Show, in full, each line of the data that contains "domains".

● Supplied material:
= = = = =

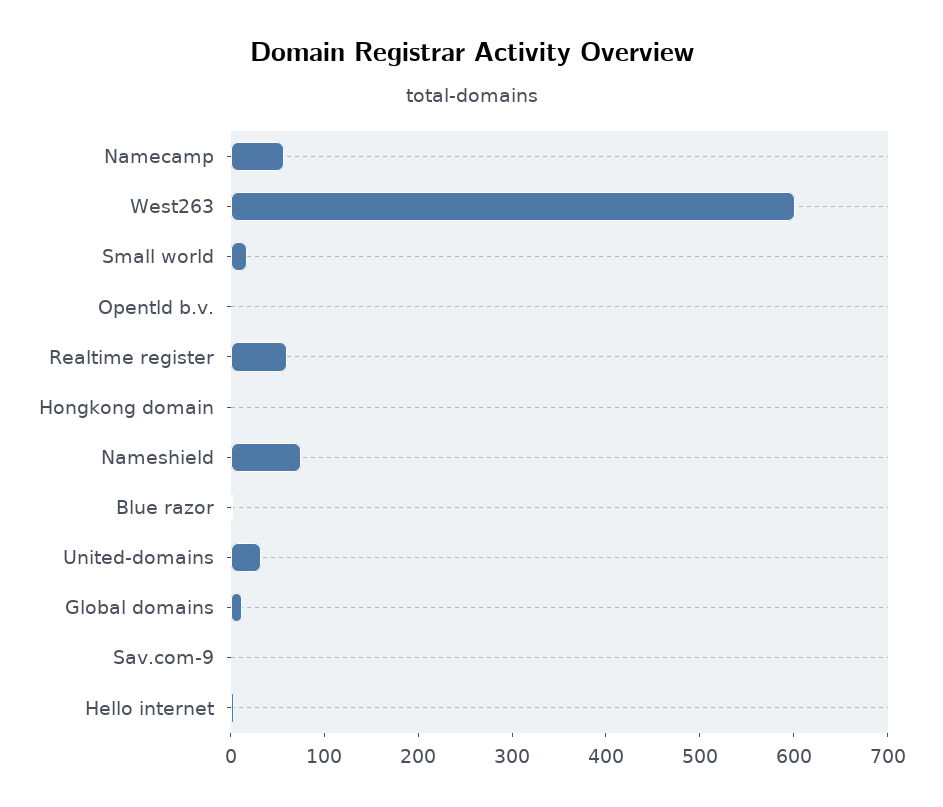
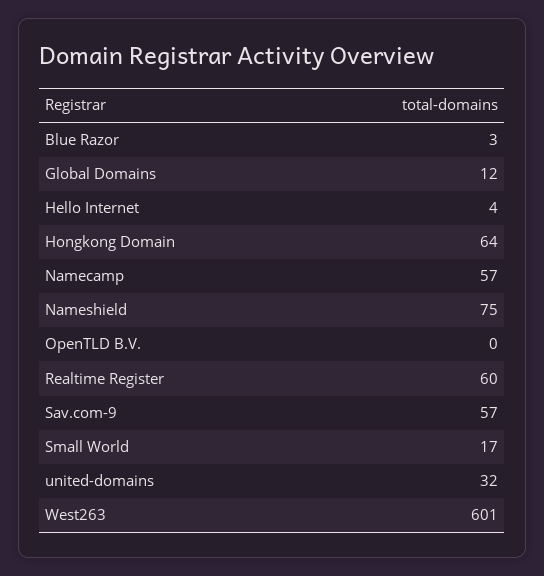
  {
    "Namecamp": 57,
    "West263": 601,
    "Small world": 17,
    "Opentld b.v.": 0,
    "Realtime register": 60,
-   "Hongkong domain": 0,
+   "Hongkong domain": 64,
    "Nameshield": 75,
    "Blue razor": 3,
    "United-domains": 32,
    "Global domains": 12,
-   "Sav.com-9": 0,
+   "Sav.com-9": 57,
    "Hello internet": 4
  }

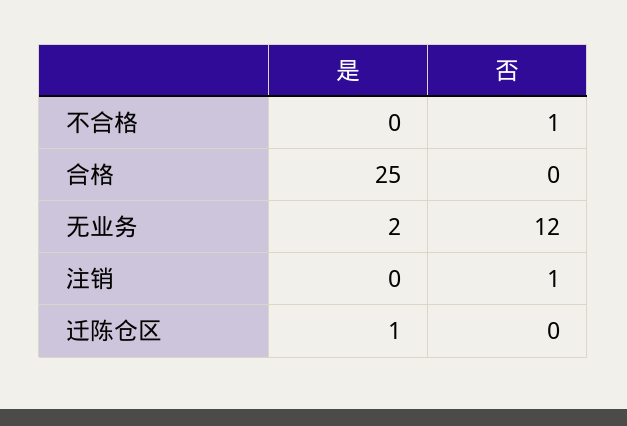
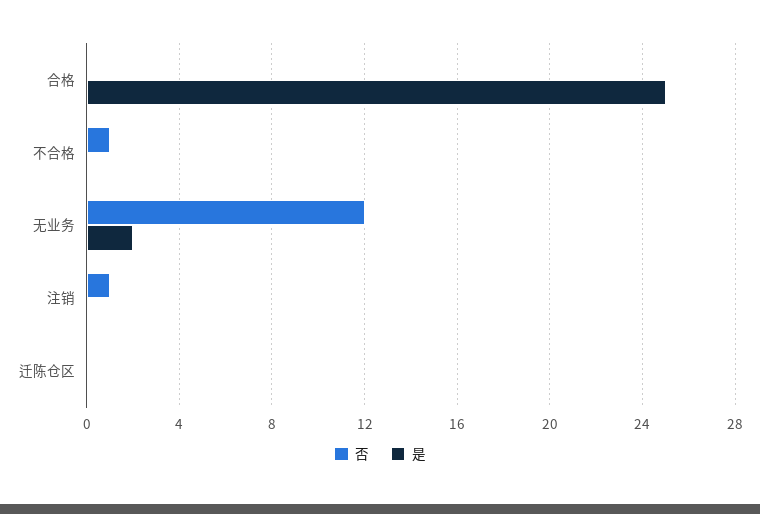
  {
    "是": {
      "不合格": 0,
      "合格": 25,
      "无业务": 2,
      "注销": 0,
-     "迁陈仓区": 1
+     "迁陈仓区": 0
    },
    "否": {
      "不合格": 1,
      "合格": 0,
      "无业务": 12,
      "注销": 1,
      "迁陈仓区": 0
    }
  }

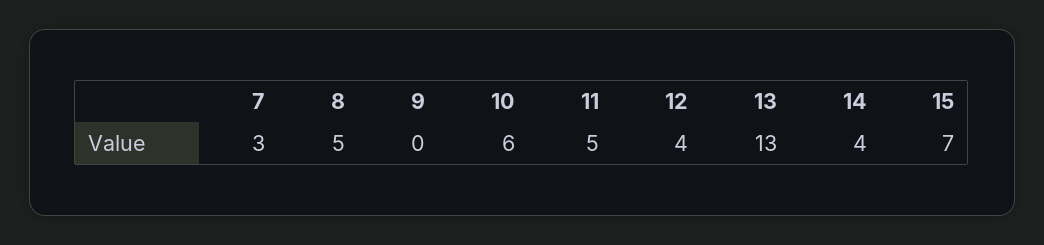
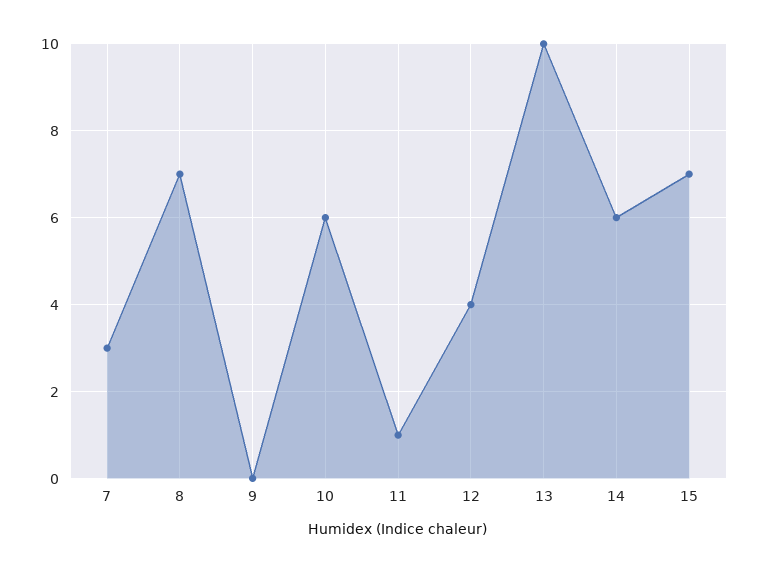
  {
    "7": 3,
-   "8": 5,
+   "8": 7,
    "9": 0,
    "10": 6,
-   "11": 5,
+   "11": 1,
    "12": 4,
-   "13": 13,
+   "13": 10,
-   "14": 4,
+   "14": 6,
    "15": 7
  }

= = = = =

● Result of the exercise:
    "United-domains": 32,
    "Global domains": 12,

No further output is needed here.